- [Work task]
Copy out the data exactly as it appears, without a single image.

- [Items from a dataset]
--------
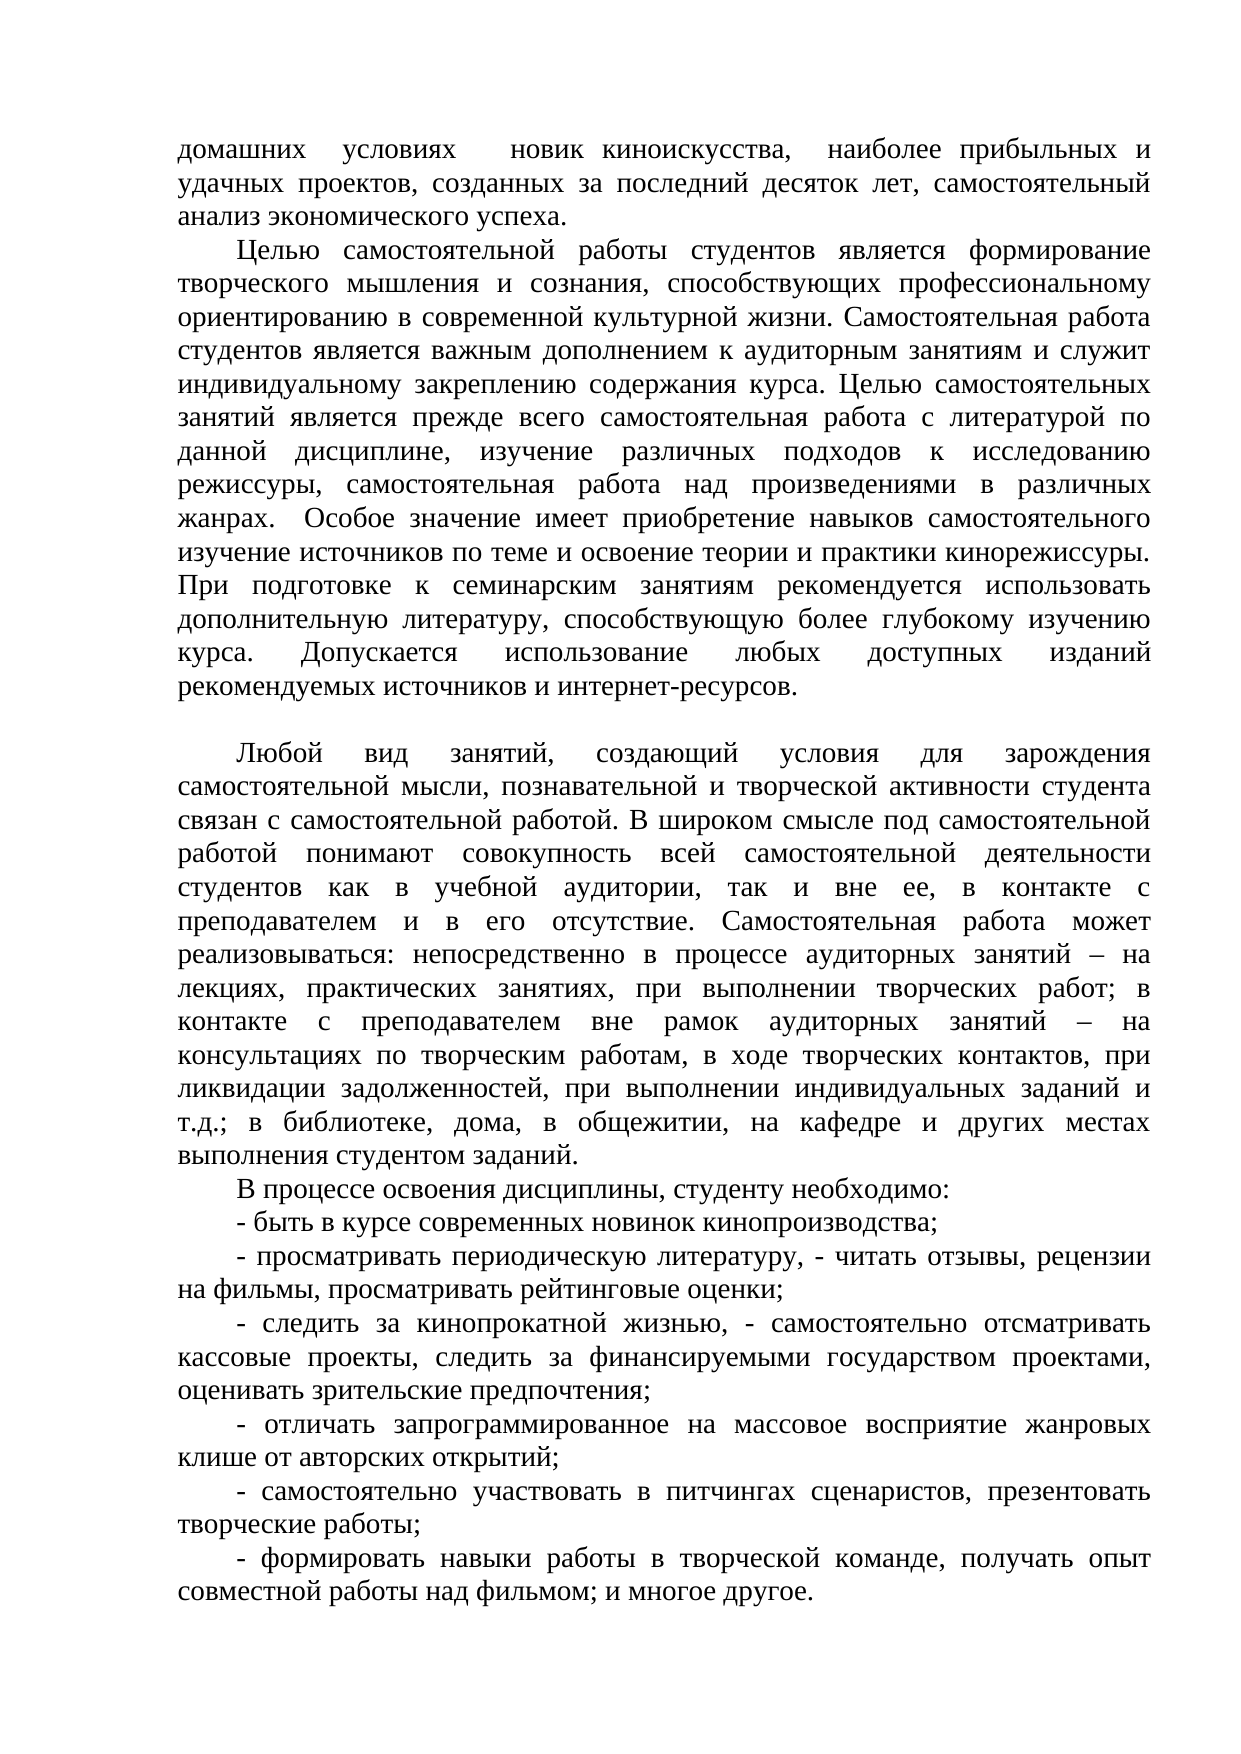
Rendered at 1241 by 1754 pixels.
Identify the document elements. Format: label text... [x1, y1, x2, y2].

text Любой вид занятий, создающий условия для зарождения самостоятельной мысли, познавательной и творческой активности студента связан с самостоятельной работой. В широком смысле под самостоятельной работой понимают совокупность всей самостоятельной деятельности студентов как в учебной аудитории, так и вне ее, в контакте с преподавателем и в его отсутствие. Самостоятельная работа может реализовываться: непосредственно в процессе аудиторных занятий – на лекциях, практических занятиях, при выполнении творческих работ; в контакте с преподавателем вне рамок аудиторных занятий – на консультациях по творческим работам, в ходе творческих контактов, при ликвидации задолженностей, при выполнении индивидуальных заданий и т.д.; в библиотеке, дома, в общежитии, на кафедре и других местах выполнения студентом заданий. [177, 735, 1152, 1171]
text Целью самостоятельной работы студентов является формирование творческого мышления и сознания, способствующих профессиональному ориентированию в современной культурной жизни. Самостоятельная работа студентов является важным дополнением к аудиторным занятиям и служит индивидуальному закреплению содержания курса. Целью самостоятельных занятий является прежде всего самостоятельная работа с литературой по данной дисциплине, изучение различных подходов к исследованию режиссуры, самостоятельная работа над произведениями в различных жанрах. Особое значение имеет приобретение навыков самостоятельного изучение источников по теме и освоение теории и практики кинорежиссуры. При подготовке к семинарским занятиям рекомендуется использовать дополнительную литературу, способствующую более глубокому изучению курса. Допускается использование любых доступных изданий рекомендуемых источников и интернет-ресурсов. [177, 232, 1152, 701]
text В процессе освоения дисциплины, студенту необходимо: [177, 1171, 1152, 1204]
text - просматривать периодическую литературу, - читать отзывы, рецензии на фильмы, просматривать рейтинговые оценки; [177, 1238, 1152, 1305]
text - следить за кинопрокатной жизнью, - самостоятельно отсматривать кассовые проекты, следить за финансируемыми государством проектами, оценивать зрительские предпочтения; [177, 1305, 1152, 1406]
text - отличать запрограммированное на массовое восприятие жанровых клише от авторских открытий; [177, 1406, 1152, 1473]
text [177, 131, 1152, 232]
text - самостоятельно участвовать в питчингах сценаристов, презентовать творческие работы; [177, 1473, 1152, 1540]
text - быть в курсе современных новинок кинопроизводства; [177, 1204, 1152, 1238]
text - формировать навыки работы в творческой команде, получать опыт совместной работы над фильмом; и многое другое. [177, 1540, 1152, 1607]
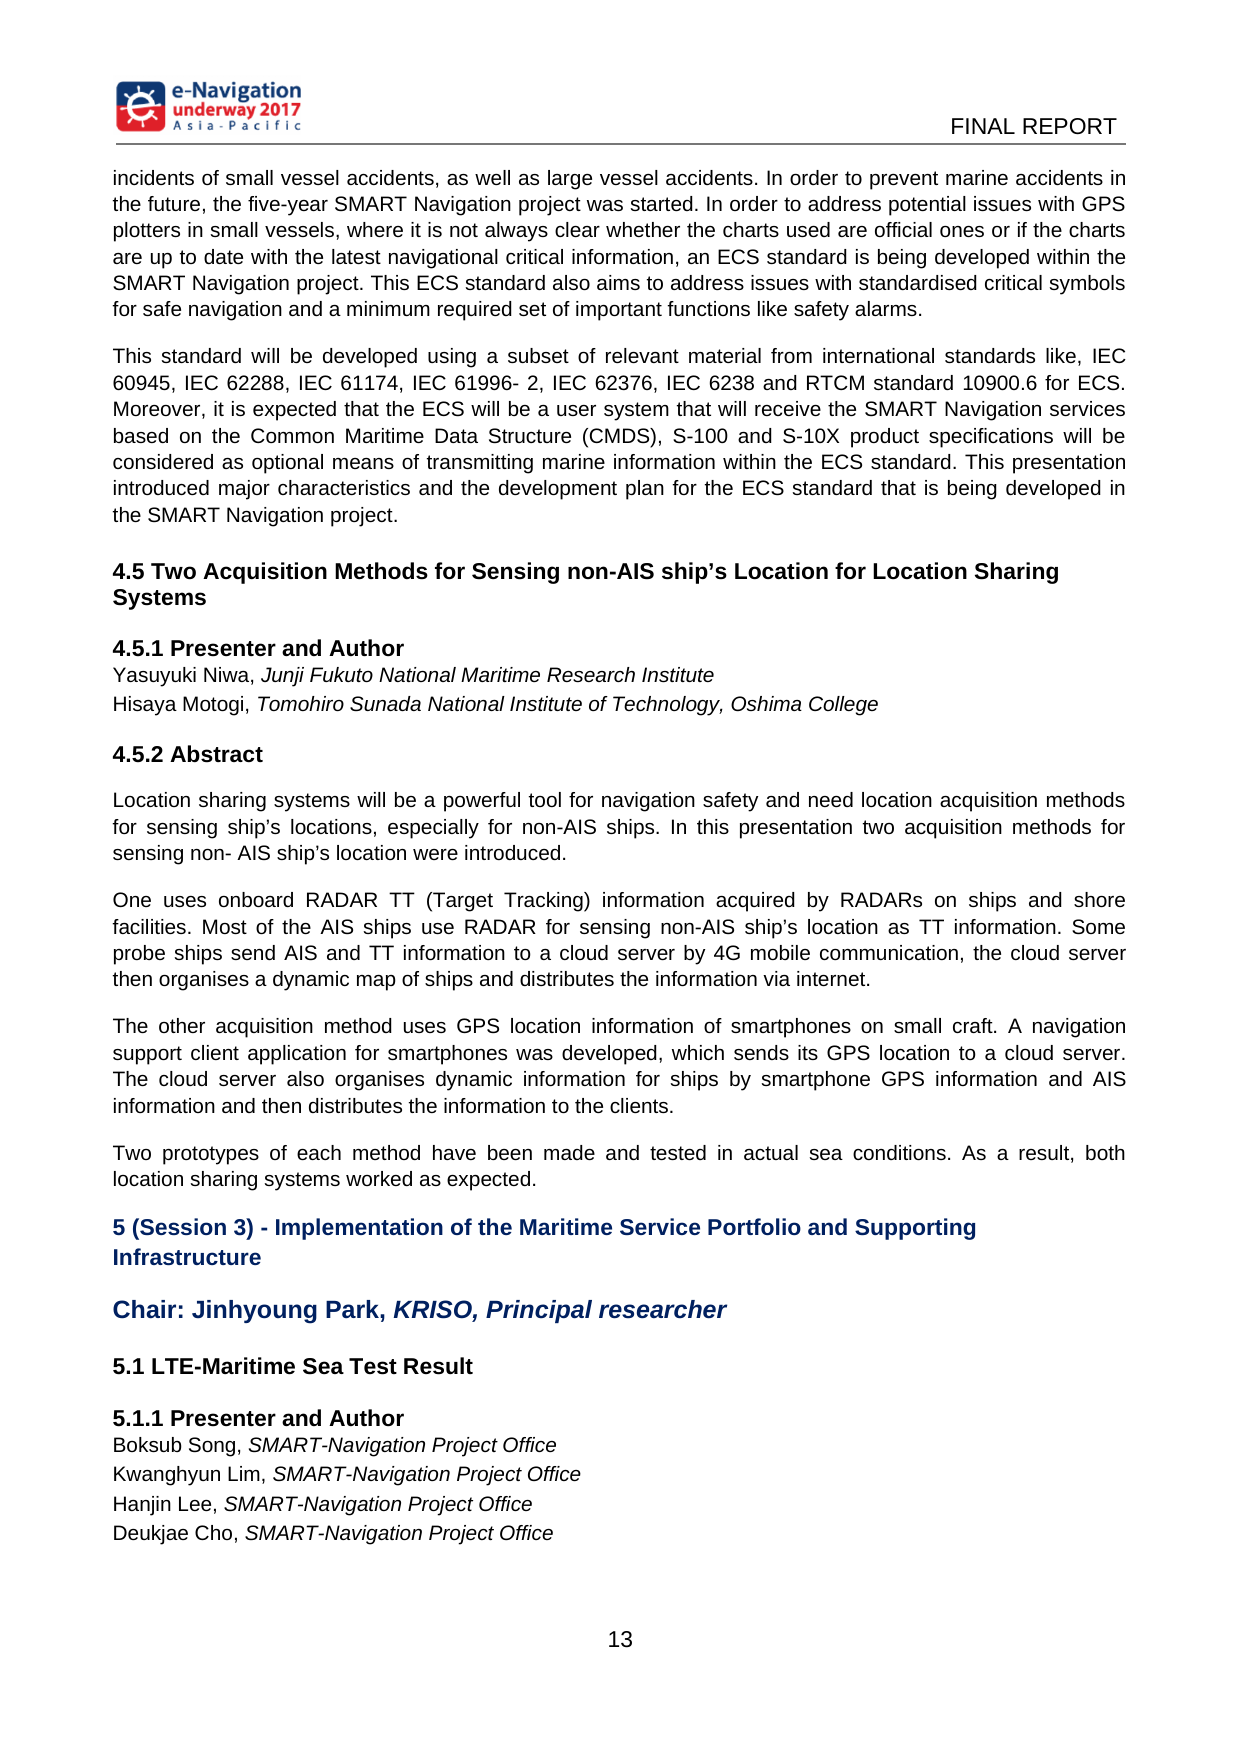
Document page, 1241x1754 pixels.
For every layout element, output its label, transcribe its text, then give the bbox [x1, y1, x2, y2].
--------
- [Exercise result]
Rendered at 1241 by 1754 pixels.
Identify the document elements. Format: label text... [x1, y1, x2, y2].

text Любой вид занятий, создающий условия для зарождения самостоятельной мысли, познавательной и творческой активности студента связан с самостоятельной работой. В широком смысле под самостоятельной работой понимают совокупность всей самостоятельной деятельности студентов как в учебной аудитории, так и вне ее, в контакте с преподавателем и в его отсутствие. Самостоятельная работа может реализовываться: непосредственно в процессе аудиторных занятий – на лекциях, практических занятиях, при выполнении творческих работ; в контакте с преподавателем вне рамок аудиторных занятий – на консультациях по творческим работам, в ходе творческих контактов, при ликвидации задолженностей, при выполнении индивидуальных заданий и т.д.; в библиотеке, дома, в общежитии, на кафедре и других местах выполнения студентом заданий. [177, 735, 1152, 1171]
text Целью самостоятельной работы студентов является формирование творческого мышления и сознания, способствующих профессиональному ориентированию в современной культурной жизни. Самостоятельная работа студентов является важным дополнением к аудиторным занятиям и служит индивидуальному закреплению содержания курса. Целью самостоятельных занятий является прежде всего самостоятельная работа с литературой по данной дисциплине, изучение различных подходов к исследованию режиссуры, самостоятельная работа над произведениями в различных жанрах. Особое значение имеет приобретение навыков самостоятельного изучение источников по теме и освоение теории и практики кинорежиссуры. При подготовке к семинарским занятиям рекомендуется использовать дополнительную литературу, способствующую более глубокому изучению курса. Допускается использование любых доступных изданий рекомендуемых источников и интернет-ресурсов. [177, 232, 1152, 701]
text В процессе освоения дисциплины, студенту необходимо: [177, 1171, 1152, 1204]
text - просматривать периодическую литературу, - читать отзывы, рецензии на фильмы, просматривать рейтинговые оценки; [177, 1238, 1152, 1305]
text - следить за кинопрокатной жизнью, - самостоятельно отсматривать кассовые проекты, следить за финансируемыми государством проектами, оценивать зрительские предпочтения; [177, 1305, 1152, 1406]
text - отличать запрограммированное на массовое восприятие жанровых клише от авторских открытий; [177, 1406, 1152, 1473]
text [177, 131, 1152, 232]
text - самостоятельно участвовать в питчингах сценаристов, презентовать творческие работы; [177, 1473, 1152, 1540]
text - быть в курсе современных новинок кинопроизводства; [177, 1204, 1152, 1238]
text - формировать навыки работы в творческой команде, получать опыт совместной работы над фильмом; и многое другое. [177, 1540, 1152, 1607]
Document page, 1241x1754 pixels.
For every layout element, output its label, transcribe its text, then give the bbox [x1, y1, x2, y2].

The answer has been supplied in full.